The sale of 600 tickets at Star Liquor on Willy Street opens at twelve o’clock promptly, and people start lining up to buy them the night before. No, really. People camp out overnight to get hold of a couple tickets to this event, that’s how devout they are about this enterprise. We are not that devout. We didn’t get in line the night before, or even before sunrise this morning; we showed up at about eight o’clock, an hour earlier than we did last year because we just barely got there under the cutoff. How did we know we cut it so close? Because there’s a guy at the end of the line helpfully counting noses. Anybody in line after Standee Number Three-Hundred was hoping against hope that at least some of the people ahead of them were not buying two tickets each. That’s got to be a nail-biter.
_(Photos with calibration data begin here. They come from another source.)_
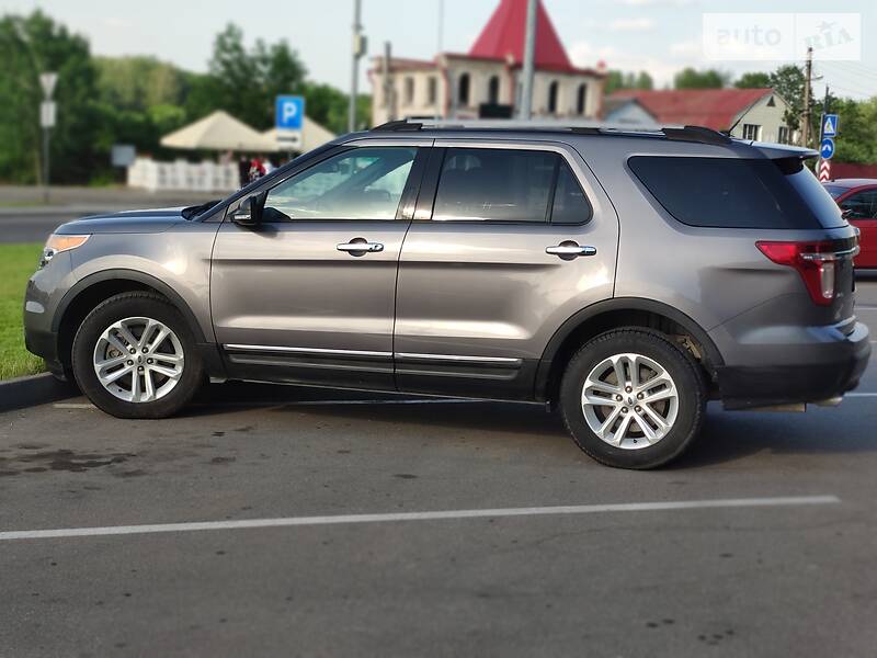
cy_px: 329
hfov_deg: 35.5
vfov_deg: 27.0
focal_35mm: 54
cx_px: 438
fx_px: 1368
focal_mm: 6.2
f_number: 2.2
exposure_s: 1/402
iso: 100
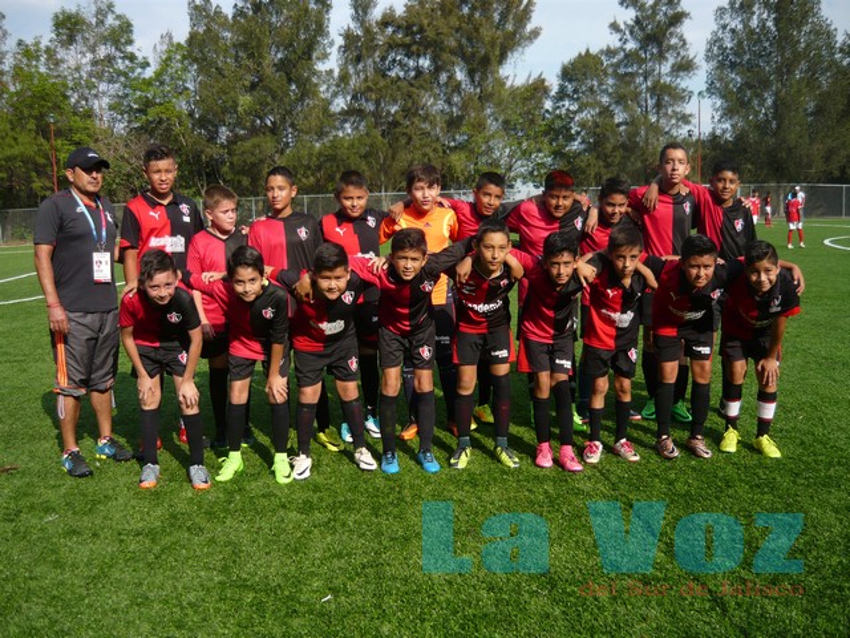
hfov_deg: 55.4
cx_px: 425
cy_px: 319
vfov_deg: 42.9
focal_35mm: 33
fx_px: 810
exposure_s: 1/1000
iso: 100
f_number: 2.8
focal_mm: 5.5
This year, getting in line an hour earlier, we were just under the wire again. I guess that means next year we’ll have to show up at seven. *sigh*

To make the wait as pleasant as possible we brought along camp chairs, a couple of books (I brought along a copy of Gravity’s Rainbow by Thomas Pynchon, a novel I’d started only the day before, figuring it would keep me plenty busy; little did I know. In two hours I managed to bull my way through twelve pages, so dense was the text. At this rate, I won’t finish until Christmas) and lunch. We did not bring winter sleeping bags. If only the day had not appeared to be so warm and inviting, we might have wrapped ourselves in thick, quilted flannel and kept ourselves toasty warm. But no. That would not have been consonant with the wishes of The Great Cosmic F.U.

To stave off complete and total conversion to human Pop-sicles we took turns walking to a local grocery store. I made two trips to a bakery, first to get scones, then to refill my coffee mug. It helped a bit, especially the hot coffee, but eventually I was completely numb from the tips of my fingers all the way up to the wrist. My lips were numb and I thought they were probably corpse-blue, too, but nobody said anything so maybe they weren’t.

I started packing up the camp chairs about twenty minutes before twelve and, not two minutes later, the line lurched forward in the first of many accordion-like compressions that eventually took us all the way to within a few paces of the corner of Few Street and Willy Street. If anything, I felt even colder from here to the very doorstep of Star Liquor. Most of the wait was in the shade, and there was some kind of freak weather pattern whipping the wind up to near-tornadic strength in the parking lot next to Star Liquor where the line snaked up to the side entrance. B kept pressing herself close against me so I can only assume she felt at least as cold as I did. My lips were too numb for me to form intelligible words, so I couldn’t ask her.

A few minutes past one o’clock we finally walked out of the store with tickets in hand, grinning like idiots. Once home, I made a big pot of hot coffee at the request of My Darling B, who curled up on the sofa with a steaming hot mug o’ java, wrapped up in quilts, where she stayed for at least an hour, slowing thawing out.